Thiokol Rubber Fuel
In 1942, John Parsons created a rocket motor that employed asphalt as a binder and fuel component, combined with potassium perchlorate as an oxidiser. The binding agent was used to maintain the optimum shape of the combustion chamber. Ammonium perchlorate replaced potassium perchlorate as the standard oxidiser in the late 1940s. This reduced smoke production and increased specific impulse.
Charles Bartley inproved on this idea by replacing the asphalt with thiokol LP-2, a polysulfide rubber. The polysulphide rubber binder gave improved performance over asphalt, particulary in terms of storage temperature range and hardness. He also developed a star shaped combustion channel running throughout the motor. The earlier asphalt motors had burnt propellant from end to end - the same mechanism as used by gunpowder burning rockets and fireworks. However, composite solid propellants tend to burn slower than blackpowder, generating the need to expose a greater surface area of propellant at any moment in time. In addition, the rubber binder allows the propellant to bond to the motor case, enabling a channel to exist in the middle of the rubber based fuel. However, a cyclindrical channel proved inefficient. The longer the motor burns, the greater the surface area of exposed rubber bound propellant. To keep burn rate consistent throughout the flight, a star shaped cross-section is employed. This was initially referred to as a burning star configuration. This core burning design also allowed for lighter motor cases, as the rubber propellant acted as an insulator to protect the casing
Further research into polysulfide rubber-perchlorate propellants resulted in the "Thunderbird" rocket. This vehicle demonstrated a polysulphide rubber composite-propellant, internal-burning star-grain motor in 1947. The vehicle had an acceleration of 100G.

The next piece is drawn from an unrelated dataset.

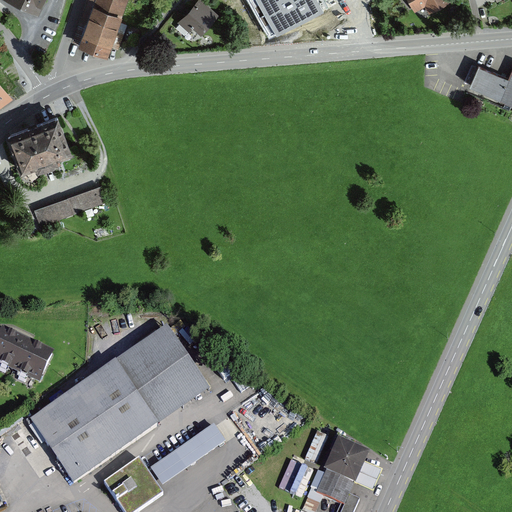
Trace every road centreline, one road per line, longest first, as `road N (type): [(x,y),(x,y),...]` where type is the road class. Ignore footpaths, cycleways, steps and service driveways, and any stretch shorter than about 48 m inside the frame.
road 1 (unclassified): [(135,69),(511,39)]
road 2 (secondary): [(385,511),(511,225)]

This idea evolved into the motor for the Sergeant missile (MGM-29A). Sergeant was the first large missile to employ a thiokol rubber bound composite propellant. Sergeant was a single stage, surface to surface missile. It was first deployed in 1962. The complete missile was 10.5 m long, it had a range of 139 km, and could carry a 200 KT nuclear warhead. The Sergeant was powered by a Thiokol XM100 polysulphide rubber composite motor. This could produce 200 kN of thrust for 34 seconds. A total of 473 Sergeants were built.

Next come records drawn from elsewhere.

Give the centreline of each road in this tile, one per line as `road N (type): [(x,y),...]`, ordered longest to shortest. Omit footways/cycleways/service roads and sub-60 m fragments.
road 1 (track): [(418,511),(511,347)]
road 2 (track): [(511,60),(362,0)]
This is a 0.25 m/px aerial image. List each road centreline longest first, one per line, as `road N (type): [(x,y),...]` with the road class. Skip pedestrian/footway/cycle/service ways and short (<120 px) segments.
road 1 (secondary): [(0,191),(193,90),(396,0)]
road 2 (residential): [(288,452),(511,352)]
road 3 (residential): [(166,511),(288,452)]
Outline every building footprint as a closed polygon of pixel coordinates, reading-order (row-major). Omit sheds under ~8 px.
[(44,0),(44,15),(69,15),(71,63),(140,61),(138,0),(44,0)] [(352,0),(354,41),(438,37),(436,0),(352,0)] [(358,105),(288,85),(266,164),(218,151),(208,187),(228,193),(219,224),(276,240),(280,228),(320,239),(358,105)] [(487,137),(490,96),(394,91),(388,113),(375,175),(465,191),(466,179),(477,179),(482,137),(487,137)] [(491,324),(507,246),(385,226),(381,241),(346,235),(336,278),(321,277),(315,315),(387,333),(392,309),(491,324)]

In addition to the Sergeant, several other motors employed polysulfide rubber binders. The sustainer motor of the Nike-Hercules surface to air missile used thiokol rubber, as did numerous small sounding rockets, and the retro-rockets of the Mercury and Gemini manned spacecraft.
Two engineers, Keith Rumbel and Charles Henderson, then found that adding aluminium significantly increased the specific impulse of the solid propellant. They used 21% aluminium, 59% ammonium perchlorate and 20% plasticised polyvinyl chloride. Thiokol have added aluminium to their rubber binders ever since.

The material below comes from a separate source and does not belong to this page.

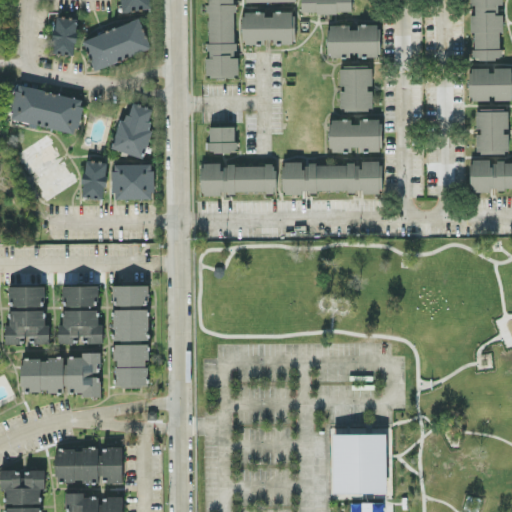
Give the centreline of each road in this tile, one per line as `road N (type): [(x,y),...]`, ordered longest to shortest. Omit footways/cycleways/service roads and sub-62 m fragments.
road 1 (residential): [(186,511),(185,218)]
road 2 (residential): [(185,218),(183,0)]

In the early 1950s Thiokol chemists set out to reduce the sulphur content of the polysulfide rubber used in their propellent. They experimented with several polymers and copolymers. Polybutadiene rubber polymers were found to be the best candidates. Eventually, PBAA (polybutadiene-acrylic acid) was discovered and used in the first stage of the Minuteman 1 ICBM. PBAA was an improvement on the original thiokol rubber binder, but lacked tear strength. PBAA is a copolymer of butadiene and acrylic acid.
However, the search for ever better rubber binders continued. This led to a new synthetic rubber binder: PBAN ( acrylic acid, acrylonitrile and butadiene terpolymer). Thiokol introduced PBAN in 1954. This had superior physical properties to PBAA, due to the addition of 10% acrylonitrile. Thiokol then developed CTPB (carboxyl-terminated polybutadiene). This was even better, but too expensive for widescale use. Thiokol binder evolution ended with HTPB (hydroxyl-terminated polybutadiene). This low-cost, low-viscosity propellant has become the new industry standard.